[41]The Sheikh speaks loosely and from report. The route from Bornou to Adagez (Aghadez) is first slightly north of west, as far as Zindar, and then turns north-north-west. Adagez is the capital of the kingdom of Aheir, the northern limits of which form, in fact, the southern limits of the Central Sahara.
[42]The Sheikh seems distressed lest the Jengueh should stifle themselves; but it is evident that, after having anointed their bodies, they simply roll in the ashes, and collect, as it were, in this way a peculiar kind of counterpane.
[43]The French traveller, Le Vaillant, gives, I remember, some still more curious facts of this nature. Among the tribes which he visited, advancing towards Central Africa from the south, he saw bulls which seemed, at first sight, to have four or even eight horns. He afterwards learned that the owners, as soon as the horns began to grow, used to split them carefully into two or four parts, and afterwards carefully bend and twist them into the shapes they desired.
[44]Assertions of this kind, so common among travellers, have generally been disproved by more careful research.
[45]In fact, they appear to mean only a single country, the capital of which is Kanou.

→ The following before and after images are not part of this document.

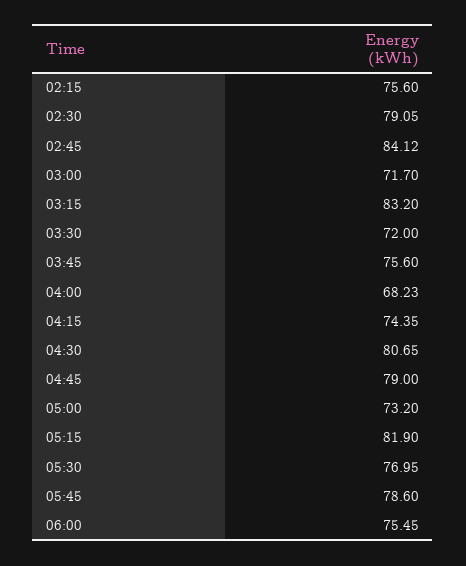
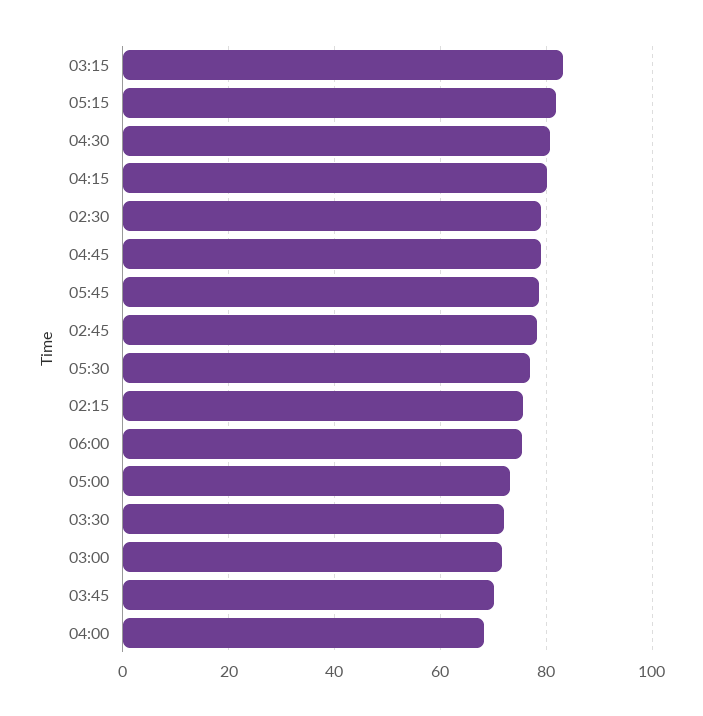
02:45: 84.12 -> 78
03:45: 75.6 -> 70
04:15: 74.35 -> 80

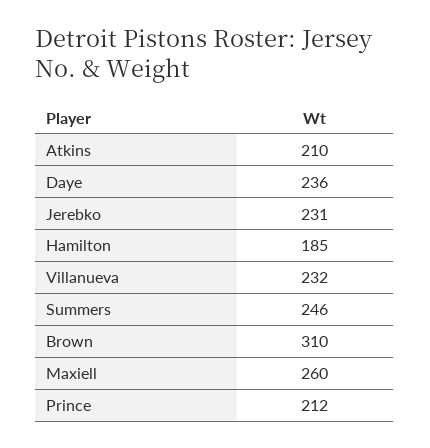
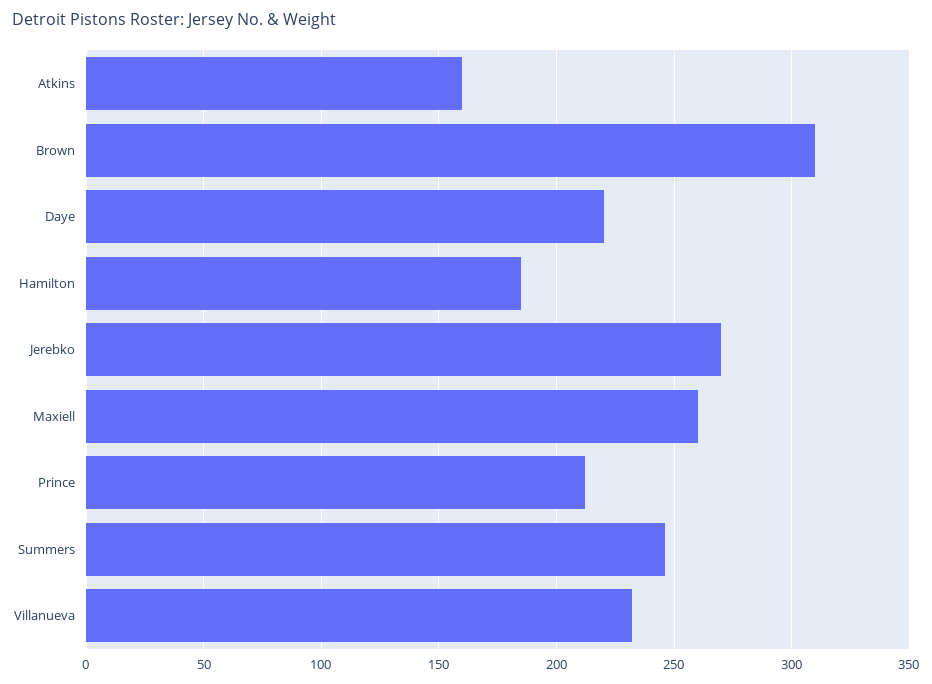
Atkins: 210 -> 160
Daye: 236 -> 220
Jerebko: 231 -> 270

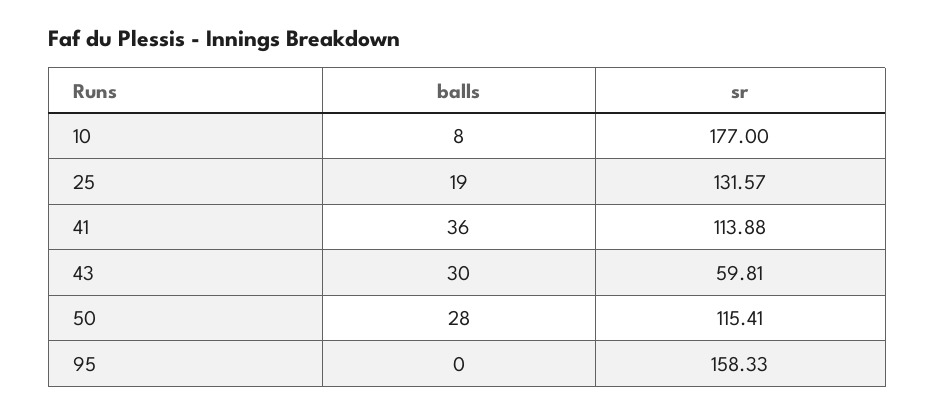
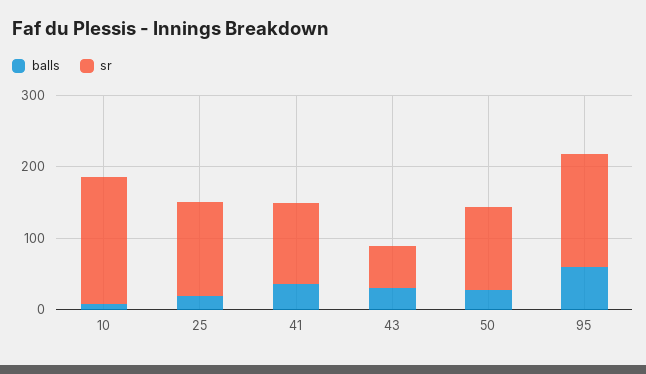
balls, 95: 0 -> 60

[46]News travels quicker than we are apt to think amongst the Easterns, especially if it concerns their faith. Probably Zaky was excited to begin his crusade by the news that came from Arabia.
[47]Niffy is situated on the easternmost bend of the Niger. It appears certain that the American slave-traders penetrate sometimes thus far with their schooners. Mr. Richardson heard, on the confines of Soudan, a very detailed account of white men who came up the great river to Niffy.
[48]“This,” says Mr. Perron, “refers probably to the foundation of Sakkatou, which name, however, was not given till 1805.”
[49]These bags are used to carry water. Two of them form a camel-load. The water-dealers fill from them the sheep-skin bags which they carry on their backs.
[50]It would be difficult to invent any more effective way of exciting a feeling of horror against this wretched institution of slavery, which still lags in the rear of the army of abuses that has been put to flight, than this cold-blooded statement.